Total fish at that time: one trigger, two tangs, 4 bimac anthias, one wrasse, two fire fish, on swallowtail angel in a 180g tank.

When I say kid, he is about 20 years old. Guess that means I am getting old. He has looked after the tank before without issues. The ATO uses RO water. I leave 5 gallon jugs around to refill the chamber and he knows how to do this.

I don't have photos of the dead fish. We could not find the bodies after being gone for two weeks so who knows what happened. I do have a lot of bristleworms, nassarius snails, a few hermit crabs, and small serpent stars. The tang that died was pale with blotchy skin (looked more like a bacterial infection than anything else). Did a skin scrape on it and could not find any parasites. I submitted the DNA test from the tank water. I even soaked the dead tang in some tank water to try and "concentrate" any parasite DNA prior to submitting the sample. Still came back all negative.

As for feedings, I showed him what and how much to feed. I came back and based on the amount of food left it did not seem excessive to me. I only used mesh filter socks to take out larger debris that might clog the pumps. These usually need changing every 5 to 7 days so this could have been a source of decomposition from food stuffs. The sump has a set of two. When I am home I rotate switching one out every 4 to 5 days. The protein skimmer works well from what I can tell. I remove the skimmate every 4 days or so, but the cup could hold about two weeks worth based on previous production. I just don't like letting it get that full prior to removing.

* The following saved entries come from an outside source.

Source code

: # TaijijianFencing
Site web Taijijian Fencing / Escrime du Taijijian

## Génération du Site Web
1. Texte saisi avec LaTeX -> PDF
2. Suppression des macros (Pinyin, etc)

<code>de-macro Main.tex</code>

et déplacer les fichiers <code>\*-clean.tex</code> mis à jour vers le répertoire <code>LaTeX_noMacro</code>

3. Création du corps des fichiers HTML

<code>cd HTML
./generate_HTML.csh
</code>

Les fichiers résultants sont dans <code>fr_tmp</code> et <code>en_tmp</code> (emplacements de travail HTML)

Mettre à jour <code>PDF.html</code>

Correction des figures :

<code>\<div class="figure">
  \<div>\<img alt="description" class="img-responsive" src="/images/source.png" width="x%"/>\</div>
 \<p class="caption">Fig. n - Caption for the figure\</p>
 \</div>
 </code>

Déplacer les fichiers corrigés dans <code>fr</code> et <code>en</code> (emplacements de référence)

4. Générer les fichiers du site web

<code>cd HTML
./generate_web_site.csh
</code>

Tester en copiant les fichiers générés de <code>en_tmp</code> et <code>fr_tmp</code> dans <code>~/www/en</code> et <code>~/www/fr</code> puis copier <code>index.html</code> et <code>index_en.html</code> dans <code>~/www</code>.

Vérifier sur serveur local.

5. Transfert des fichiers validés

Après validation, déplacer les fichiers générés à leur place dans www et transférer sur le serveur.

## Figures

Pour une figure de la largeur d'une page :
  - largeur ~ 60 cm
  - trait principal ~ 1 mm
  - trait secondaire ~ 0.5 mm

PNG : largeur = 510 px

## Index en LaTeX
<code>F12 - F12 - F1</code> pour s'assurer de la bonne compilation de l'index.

I have Cos on stand bye for my trips. The kid has his number in case anything goes wrong. I think he was just not too observant this time around. Has not been an issue in the past. I have received texts and phone calls before about random stuff he was not sure about.

I talked to Cos, and he wondered about an ammonia spike. In the end it remains a mystery.

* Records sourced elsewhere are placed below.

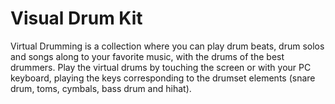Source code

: # Visual Drum Kit
Virtual Drumming is a collection where you can play drum beats, drum solos and songs along to your favorite music, with the drums of the best drummers. Play the virtual drums by touching the screen or with your PC keyboard, playing the keys corresponding to the drumset elements (snare drum, toms, cymbals, bass drum and hihat).

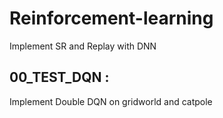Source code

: # Reinforcement-learning
Implement SR and Replay with DNN 

## 00_TEST_DQN : 
Implement Double DQN on gridworld and catpole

For now I continue to observe them closely. Let me know if you have any other thoughts.

Gerry
 
By the way the pink goni I am going to call it "Gerry's 'You can't kill me'" goni. This thing has been through the ringer. I thought it was going to die several times and yet it keeps on growing. I got it from another BAR member maybe 2-3 years ago. It was not doing well in his tank. Probably had 5-8 heads at the time.
At one point I had it in my fish QT tank. It had shriveled up, and I thought it was going to die. I was going out of town for a week and did not want it to foul the water. I moved it into the QT tank (no meds in the tank, no lighting, no filtration, crappy water quality). It was still alive when I came back. Put it back in the main tank (waterbox 60) and then transferred it to the waterbox 180 when it was running. Prior to adding wrasses I had a huge flatworm problem. They seemed to like to swarm on this coral keeping it from expanding its polyps. Every day I had to blow them off with a turkey baster and I could see an occasional polyp bail out and float away. With the addition of the UV filter and wrasses the worms seems to be gone (at least I don't seem the on the glass, rocks, or sand anymore). Probably still there in small numbers. The other day about a 1/3rd of it was not expanding well and the polyps looked bleached (see the pic above). It lasted about a week. Don't know what happened, but now it is fully recovered again. Easily over 100 heads on this. It loves being in the current. I will post a videolink below.

Goni's are challenging. What makes the extend? In the video I have three in a row. The pink is always out. The bananrama goni loves the current and I like watching the polyps sway in the tank. The one in the middle does not like to extend beyond a 1/4in. Go figure. Goni's are without a doubt my favorite coral. I have 9 of them in the tank.


Gerry

Second the appreciation for gonies. Same here.
 
There was a case long ago on Reefcentral where someone had fish go missing. No disease and no trace. Turns out it was a bobbit worm that grew many feet in length. Bobbit worms are the thing of nightmares o_O It'd be hard to introduce one as a hitchhiker if you're not using wild live rock or sand, but something to consider given there's no other clues.